I have this basic JFlex lexer :
import java.util.*;
%%
%public
%class TuringLexer
%type Void
%init{
yybegin(YYINITIAL);
%init}
%state COMM, GETALPH, MT, PARSELOOP, PARSELEMS, PARSESYMB, PARSEMT
%{
ArrayList<Character> alf = new ArrayList<Character>();
String crtMach;
String crtLoop;
String crtLoopContent;
String crtLoopContentParam;
String crtContent;
String crtSymb;
%}
//Input = [^\r\n]
SEP = [:space:]*
//COMM =[;.*$]
name = [A-Za-z_]*
tok=[A-Za-z0-9#$@\*]
AL = "alphabet :: "
cont = [^]]*
param =[^)]*
letter = [A-Za-z]
opn = [\[?]
symb = [^\}]+
%%
<COMM> {
"." { /* ignore */ System.out.println("Got into comm state ");}
"\n" {System.out.println("Got out of comm state ");yybegin(YYINITIAL);}
}
<GETALPH> {
{SEP} { /* ignore */ }
{tok} { String str = yytext();
System.out.println("Alphabet -- " + str);
Character c = str.charAt(0);
alf.add(c); }
";" {yybegin(YYINITIAL);}
}
<YYINITIAL> {
"\n" { /* ignore */ System.out.println("Got into YYINITIAL"); }
";" { yybegin(COMM); }
[^] { throw new Error("Illegal character <"+yytext()+">"); }
}
Code has been removed for clarity, but the issue still persists so it is easier to identify it here.

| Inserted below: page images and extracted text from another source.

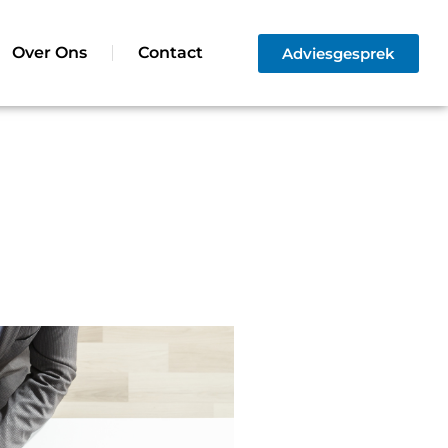
Over Ons
Contact
Adviesgesprek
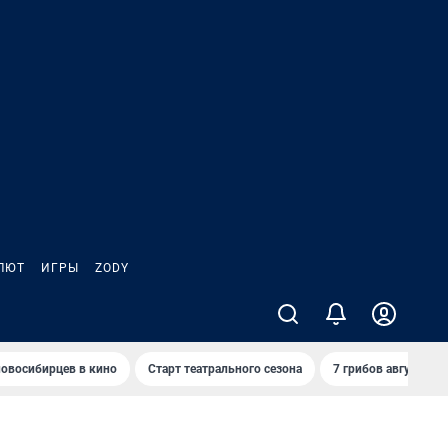
ЛЮТ
ИГРЫ
ZODY
овосибирцев в кино
Старт театрального сезона
7 грибов августа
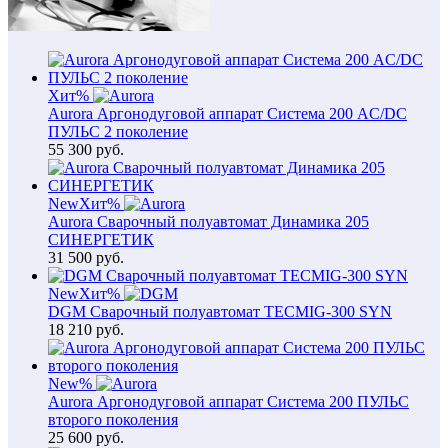
Хит
%
Aurora Аргонодуговой аппарат Система 200 AC/DC
ПУЛЬС 2 поколение
55 300
руб.
New
Хит
%
Aurora Сварочный полуавтомат Динамика 205
СИНЕРГЕТИК
31 500
руб.
New
Хит
%
DGM Сварочный полуавтомат TECMIG-300 SYN
18 210
руб.
New
%
Aurora Аргонодуговой аппарат Система 200 ПУЛЬС
второго поколения
25 600
руб.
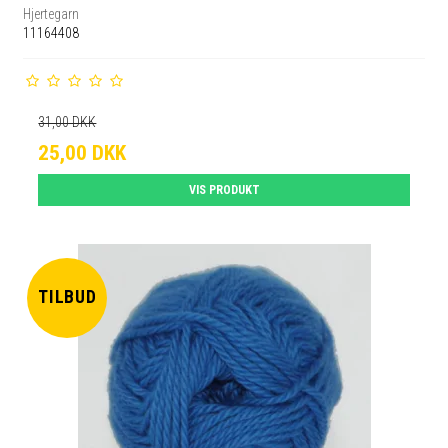
Hjertegarn
11164408
31,00 DKK
25,00 DKK
VIS PRODUKT
TILBUD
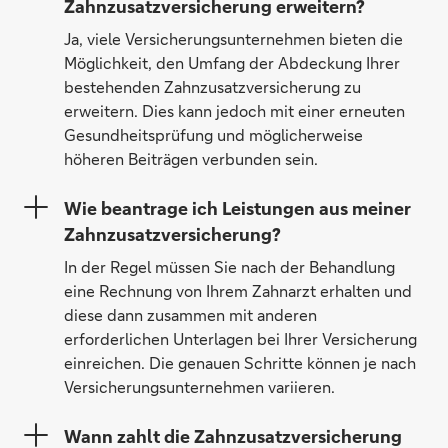
Zahnzusatzversicherung erweitern?
Ja, viele Versicherungsunternehmen bieten die
Möglichkeit, den Umfang der Abdeckung Ihrer
bestehenden Zahnzusatzversicherung zu
erweitern. Dies kann jedoch mit einer erneuten
Gesundheitsprüfung und möglicherweise
höheren Beiträgen verbunden sein.
Wie beantrage ich Leistungen aus meiner
Zahnzusatzversicherung?
In der Regel müssen Sie nach der Behandlung
eine Rechnung von Ihrem Zahnarzt erhalten und
diese dann zusammen mit anderen
erforderlichen Unterlagen bei Ihrer Versicherung
einreichen. Die genauen Schritte können je nach
Versicherungsunternehmen variieren.
Wann zahlt die Zahnzusatzversicherung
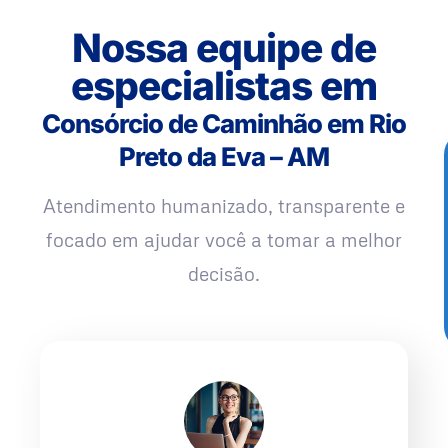
Nossa equipe de
especialistas em
Consórcio de Caminhão em Rio
Preto da Eva – AM
Atendimento humanizado, transparente e
focado em ajudar você a tomar a melhor
decisão.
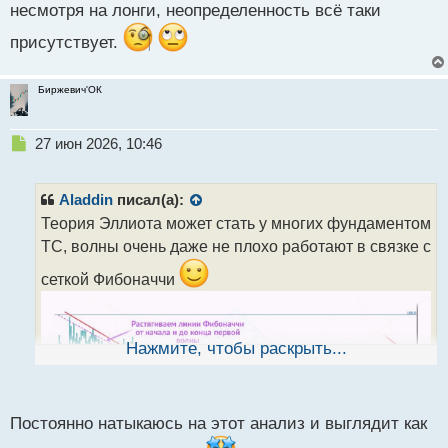
несмотря на лонги, неопределенность всё таки
присутствует.
Биржевич'ОК
Н
27 июн 2026, 10:46
е
п
р
Aladdin
писал(а):
о
Теория Эллиота может стать у многих фундаментом
ч
ТС, волны очень даже не плохо работают в связке с
и
т
сеткой Фибоначчи
а
н
н
ы
Нажмите, чтобы раскрыть...
й
п
о
с
Постоянно натыкаюсь на этот анализ и выглядит как
т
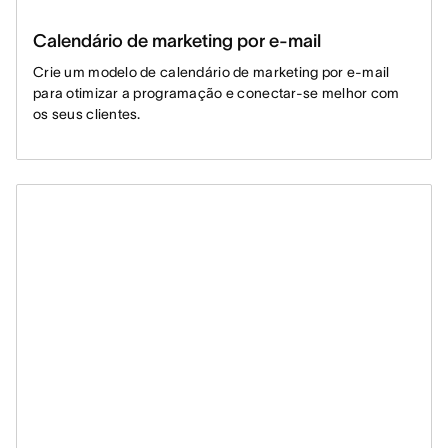
Calendário de marketing por e-mail
Crie um modelo de calendário de marketing por e-mail
para otimizar a programação e conectar-se melhor com
os seus clientes.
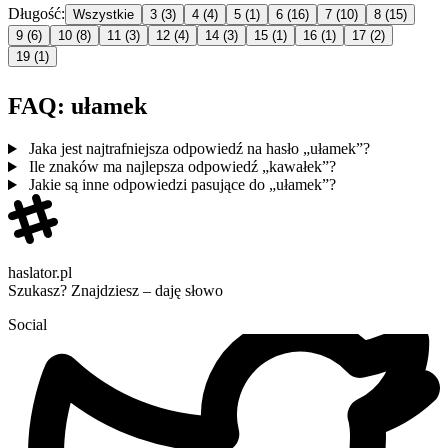
Długość:
Wszystkie
3
(3)
4
(4)
5
(1)
6
(16)
7
(10)
8
(15)
9
(6)
10
(8)
11
(3)
12
(4)
14
(3)
15
(1)
16
(1)
17
(2)
19
(1)
FAQ: ułamek
Jaka jest najtrafniejsza odpowiedź na hasło „ułamek”?
Ile znaków ma najlepsza odpowiedź „kawałek”?
Jakie są inne odpowiedzi pasujące do „ułamek”?
haslator.pl
Szukasz? Znajdziesz – daję słowo
Social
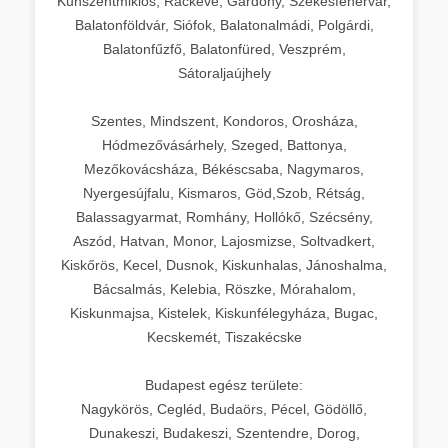
Kunszentmiklós, Ráckeve, Gárdony, Székesfehérvár,
Balatonföldvár, Siófok, Balatonalmádi, Polgárdi,
Balatonfűzfő, Balatonfüred, Veszprém,
Sátoraljaújhely
Szentes, Mindszent, Kondoros, Orosháza,
Hódmezővásárhely, Szeged, Battonya,
Mezőkovácsháza, Békéscsaba, Nagymaros,
Nyergesújfalu, Kismaros, Göd,Szob, Rétság,
Balassagyarmat, Romhány, Hollókő, Szécsény,
Aszód, Hatvan, Monor, Lajosmizse, Soltvadkert,
Kiskőrös, Kecel, Dusnok, Kiskunhalas, Jánoshalma,
Bácsalmás, Kelebia, Röszke, Mórahalom,
Kiskunmajsa, Kistelek, Kiskunfélegyháza, Bugac,
Kecskemét, Tiszakécske
Budapest egész területe:
Nagykörös, Cegléd, Budaörs, Pécel, Gödöllő,
Dunakeszi, Budakeszi, Szentendre, Dorog,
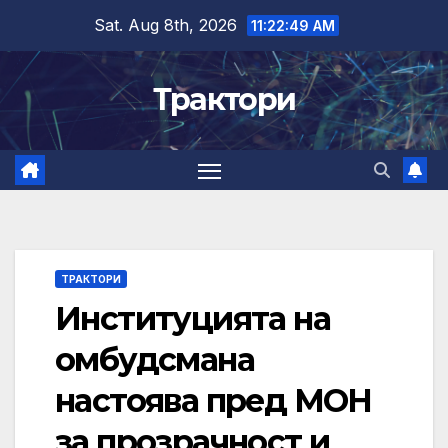
Skip
Sat. Aug 8th, 2026
11:22:50 AM
to
content
Трактори
ТРАКТОРИ
Институцията на
омбудсмана
настоява пред МОН
за прозрачност и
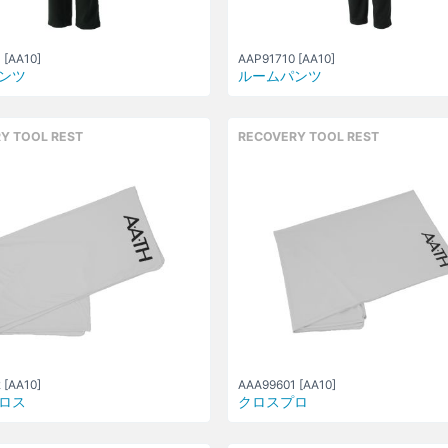
 [AA10]
AAP91710 [AA10]
ンツ
ルームパンツ
Y TOOL REST
RECOVERY TOOL REST
 [AA10]
AAA99601 [AA10]
ロス
クロスプロ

this is the input file -> file is called simple.mt
And this is the main class :
import java.io.FileNotFoundException;
import java.io.IOException;
import java.io.Reader;
import java.io.BufferedReader;
import java.io.FileReader;
public class MainClass {
public static void main(String args[]) throws IOException {
Reader reader = new BufferedReader(new FileReader ("simple.mt"));
reader.read();
TuringLexer tl = new TuringLexer(reader);
tl.yylex();
}
}
When I run the project in eclipse ( or terminal, for that matter) I get:
Exception in thread "main" java.lang.Error: Illegal character <l>
at TuringLexer.yylex(TuringLexer.java:576)
at MainClass.main(MainClass.java:11)
I have no idea what the error means and how can I debug it, what remained from the jflex file is a small sample so the error shouldn't be that hard to figure out
So you have a character appearing in your input that you don't know how to handle.
All lex files should have a final . rule that either prints an 'illegal character' error message (not a thrown exception), or else just returns yytext[0]
to the parser for the parser to deal with.
The latter strategy also saves you from having to write a rule for each special character, for example =, + and so on: the parser should just use them as '='
, '+'
, etc. Then (a) any illegal character just becomes a syntax error, but more importantly (b) the parser gets to use its error recovery, rather than just throwing the token away.